§ **What is being asked**: Please return all lines in the listing holding the word "segments".

§ **Data**:
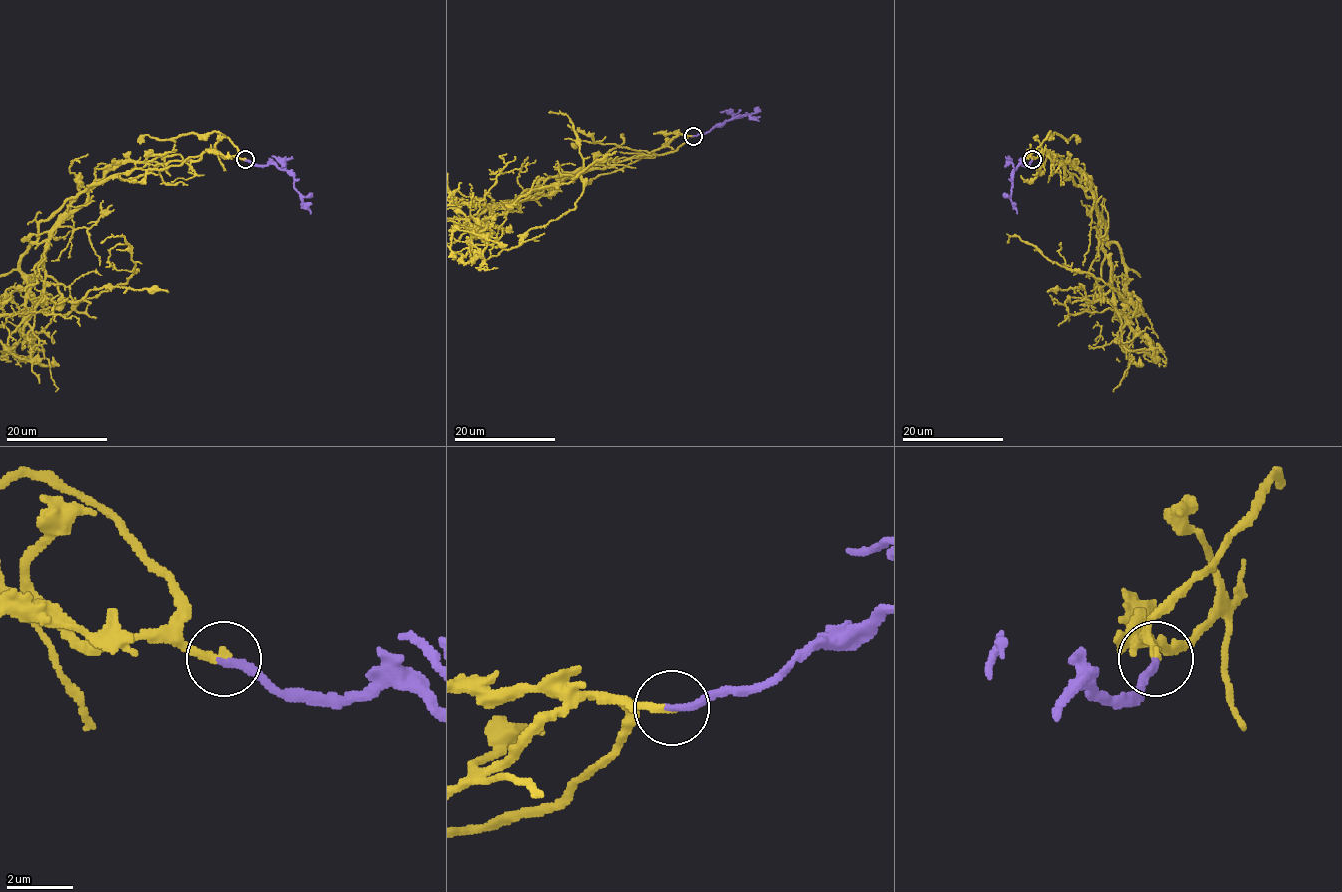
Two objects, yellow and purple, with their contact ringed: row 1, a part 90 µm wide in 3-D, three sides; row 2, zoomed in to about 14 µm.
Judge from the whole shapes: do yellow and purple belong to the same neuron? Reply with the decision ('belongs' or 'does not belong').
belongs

---

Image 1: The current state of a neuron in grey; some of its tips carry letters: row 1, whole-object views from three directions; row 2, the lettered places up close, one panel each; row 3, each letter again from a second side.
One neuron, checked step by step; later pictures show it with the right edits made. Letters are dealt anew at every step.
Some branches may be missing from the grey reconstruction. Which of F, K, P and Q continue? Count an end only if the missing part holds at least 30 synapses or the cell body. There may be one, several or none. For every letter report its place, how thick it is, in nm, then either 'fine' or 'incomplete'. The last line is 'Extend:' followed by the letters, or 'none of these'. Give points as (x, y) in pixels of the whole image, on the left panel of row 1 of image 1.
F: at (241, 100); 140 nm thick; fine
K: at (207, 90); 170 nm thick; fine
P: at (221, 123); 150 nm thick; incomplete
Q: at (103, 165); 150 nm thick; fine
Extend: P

--

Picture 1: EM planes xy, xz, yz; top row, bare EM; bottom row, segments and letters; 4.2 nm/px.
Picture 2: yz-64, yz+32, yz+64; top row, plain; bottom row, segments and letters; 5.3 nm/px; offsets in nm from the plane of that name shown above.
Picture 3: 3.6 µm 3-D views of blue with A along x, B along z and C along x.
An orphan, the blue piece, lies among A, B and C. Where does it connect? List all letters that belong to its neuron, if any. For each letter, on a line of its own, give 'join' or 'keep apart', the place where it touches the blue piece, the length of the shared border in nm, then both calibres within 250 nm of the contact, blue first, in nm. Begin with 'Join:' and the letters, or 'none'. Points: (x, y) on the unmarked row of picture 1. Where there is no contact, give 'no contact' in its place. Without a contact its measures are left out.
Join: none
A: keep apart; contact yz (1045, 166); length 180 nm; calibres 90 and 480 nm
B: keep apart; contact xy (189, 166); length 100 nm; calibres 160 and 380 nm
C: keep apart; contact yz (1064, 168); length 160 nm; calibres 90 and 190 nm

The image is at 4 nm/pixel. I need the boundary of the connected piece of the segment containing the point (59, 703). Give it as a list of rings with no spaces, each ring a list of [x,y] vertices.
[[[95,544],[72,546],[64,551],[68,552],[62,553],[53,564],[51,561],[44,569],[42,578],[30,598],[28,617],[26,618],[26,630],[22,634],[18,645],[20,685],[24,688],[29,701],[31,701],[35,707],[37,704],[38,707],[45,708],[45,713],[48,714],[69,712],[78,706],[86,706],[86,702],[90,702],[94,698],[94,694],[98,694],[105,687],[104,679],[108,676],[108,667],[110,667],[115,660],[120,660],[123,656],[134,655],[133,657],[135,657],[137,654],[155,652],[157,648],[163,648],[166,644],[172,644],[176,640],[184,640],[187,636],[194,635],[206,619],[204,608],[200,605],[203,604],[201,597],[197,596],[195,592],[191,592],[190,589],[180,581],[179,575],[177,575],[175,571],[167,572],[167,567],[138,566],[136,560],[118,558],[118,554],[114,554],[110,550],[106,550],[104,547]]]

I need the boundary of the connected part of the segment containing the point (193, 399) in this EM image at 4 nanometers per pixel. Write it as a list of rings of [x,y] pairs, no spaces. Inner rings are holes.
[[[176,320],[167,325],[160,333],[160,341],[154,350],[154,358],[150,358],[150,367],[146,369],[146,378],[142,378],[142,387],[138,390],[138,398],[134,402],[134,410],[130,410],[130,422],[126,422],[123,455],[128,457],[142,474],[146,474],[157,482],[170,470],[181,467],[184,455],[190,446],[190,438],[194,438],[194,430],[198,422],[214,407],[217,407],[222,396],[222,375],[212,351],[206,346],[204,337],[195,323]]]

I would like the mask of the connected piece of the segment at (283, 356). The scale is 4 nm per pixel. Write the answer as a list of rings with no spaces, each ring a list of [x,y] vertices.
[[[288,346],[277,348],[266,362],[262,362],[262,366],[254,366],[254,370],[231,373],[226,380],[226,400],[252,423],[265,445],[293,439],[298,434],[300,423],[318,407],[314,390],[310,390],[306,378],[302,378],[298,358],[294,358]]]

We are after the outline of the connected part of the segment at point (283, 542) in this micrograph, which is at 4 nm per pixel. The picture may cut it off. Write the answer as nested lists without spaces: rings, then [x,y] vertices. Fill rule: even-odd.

§ **Solution below**:
Picture 1: EM planes xy, xz, yz; top row, bare EM; bottom row, segments and letters; 4.2 nm/px.
Picture 2: yz-64, yz+32, yz+64; top row, plain; bottom row, segments and letters; 5.3 nm/px; offsets in nm from the plane of that name shown above.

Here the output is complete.